Halaman

Senin, 18 Juli 2011

The Doll House



“You’re sorted to Gryffindor for a reason, Rue. Topi Seleksi tak mungkin salah. Mungkin Gryffindor memang jati dirimu yang sesungguhnya. Suatu hari kau pasti mengerti.”

The Doll House, July 1995

Jujur kukatakan kepadamu, rumah tempatku tinggal sangatlah megah. Desain bangunannya menyerupai rumah-rumah Inggris pada jaman Victoria. Begitu juga dengan seluruh interior bagian dalamnya. Terdiri dari tiga lantai yang masing-masing memiliki langit-langit tinggi, banyak lorong yang berliku yang seringkali membuatku tersesat meski sudah sekitar empat belas tahun aku tinggal di rumah ini. Seluruh ruangan rumah ini bernuansa kayu yang hangat. Kalau bukan karena pelayan-pelayannya, aku sebenarnya sangat menyukai suasana rumah ini. Kenapa?

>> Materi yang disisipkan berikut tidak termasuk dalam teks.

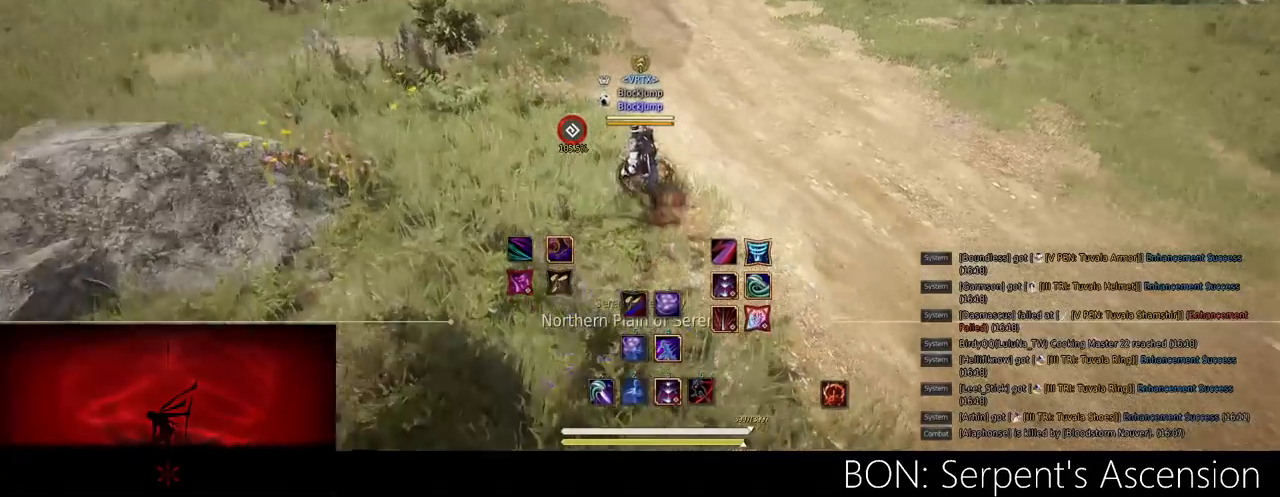
{"keys": [], "mouse": [], "events": [[150, "w", "up"]]}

Kedua orangtua angkatku memiliki semacam kegilaan pada boneka-boneka porselen. Mereka mengoleksi berjenis-jenis boneka tersebut dan dipajang pada rak-rak kaca hampir di setiap lorong rumah. Ada satu kamar khusus yang sangat besar yang isinya boneka-boneka koleksi langka yang sangat mahal. Aku dan Mimmy tak pernah diijinkan masuk ke sana. Lalu, sekitar dua tahun yang lalu, ayah angkatku tiba-tiba saja memecat hampir seluruh pelayan di rumah kecuali Liselle—pelayan pribadi Mimmy sejak kecil. Pelayan-pelayan pengganti pun segera berdatangan hari berikutnya.

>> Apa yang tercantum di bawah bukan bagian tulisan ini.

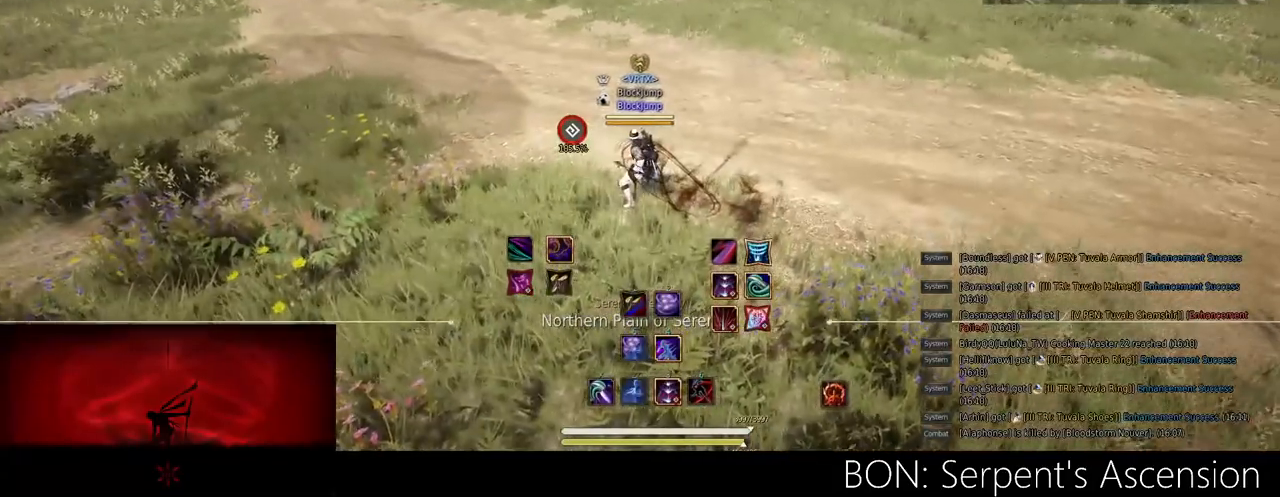
{"keys": [], "mouse": [], "events": []}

Mereka sangat cantik. Perawakan mereka sempurna.

Sayang... mereka bukan manusia.

Pelayan-pelayan baru yang dibawa Aldaniel Vervain adalah boneka porselen seukuran manusia yang telah diberikan mantra penggerak. Lebih mengerikan lagi, beberapa dari mereka bisa berbicara. Untung saja mereka tidak benar-benar bertingkah seperti manusia sungguhan karena itu akan menambah kengerian rumah ini. Meski begitu, tetap saja menakutkan. Sejak hari itu aku dan Mimmy lebih memilih tinggal dalam kamar saat matahari sudah meninggalkan langit. Bermain dengan si kecil Orchid—putri kandung orangtua angkatku—menjadi pilihan yang jauh lebih baik daripada harus berpapasan dengan pelayan boneka di koridor yang gelap.


***

"Rue," panggil Mimmy malam itu. Kakak angkatku yang cantik sudah beberapa waktu ini jarang bersuara, lebih suka duduk diam di sisi jendela sambil menatap keluar sampai-sampai aku nyaris mengira ia berubah wujud menjadi boneka sungguhan. Oh, bukan berarti aku percaya kalau Mimmy adalah boneka yang disihir jadi manusia. Sejak pertama kali bertemu dengannya dulu, aku sudah tahu kalau Mimmy manusia biasa yang terlalu polos sehingga percaya begitu saja apa yang diucapkan papa dan mama angkat kami. "Rie lama tak muncul, ya?"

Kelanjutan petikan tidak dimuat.